-- Available records follows --

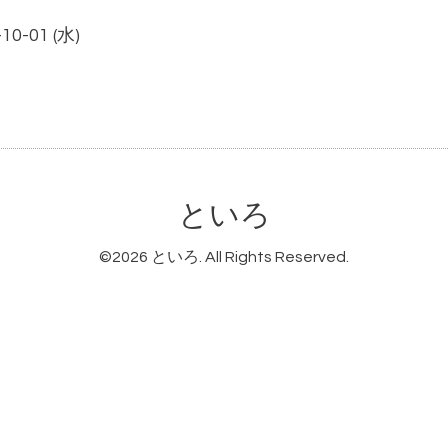
10-01 (水)
といろ
©2026
といろ
. All Rights Reserved.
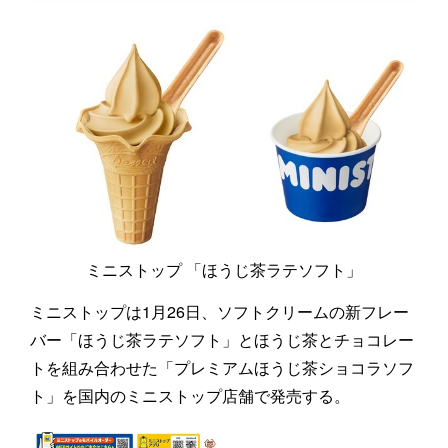
ミニストップ 「ほうじ茶ラテソフト」
ミニストップは1月26日、ソフトクリームの新フレー
バー「ほうじ茶ラテソフト」とほうじ茶とチョコレー
トを組み合わせた「プレミアムほうじ茶ショコラソフ
ト」を国内のミニストップ店舗で発売する。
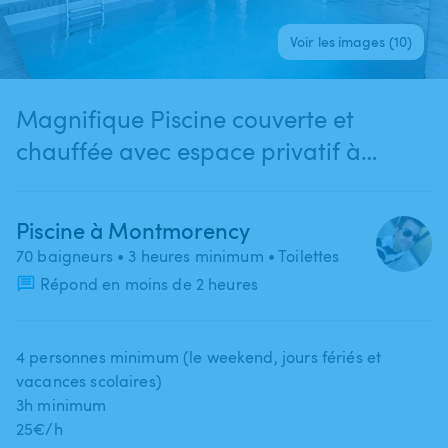
Voir les images (10)
Magnifique Piscine couverte et
chauffée avec espace privatif à
Montmorency
Piscine à Montmorency
70 baigneurs
• 3 heures minimum
• Toilettes
Répond en moins de 2 heures
4 personnes minimum (le weekend​,​ jours fériés et
vacances scolaires)
3h minimum
25€​/​h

-- Available records concluded --

Task:
Copy everything from the line containing "ミニストップ 「ほうじ茶ラテソフト」" down to the end of the records, renaming "Piscine" to "Bassin" and keeping all else the same. Leave the pictures out.

Response for this exercise:
ミニストップ 「ほうじ茶ラテソフト」
ミニストップは1月26日、ソフトクリームの新フレー
バー「ほうじ茶ラテソフト」とほうじ茶とチョコレー
トを組み合わせた「プレミアムほうじ茶ショコラソフ
ト」を国内のミニストップ店舗で発売する。
Voir les images (10)
Magnifique Bassin couverte et
chauffée avec espace privatif à
Montmorency
Bassin à Montmorency
70 baigneurs
• 3 heures minimum
• Toilettes
Répond en moins de 2 heures
4 personnes minimum (le weekend​,​ jours fériés et
vacances scolaires)
3h minimum
25€​/​h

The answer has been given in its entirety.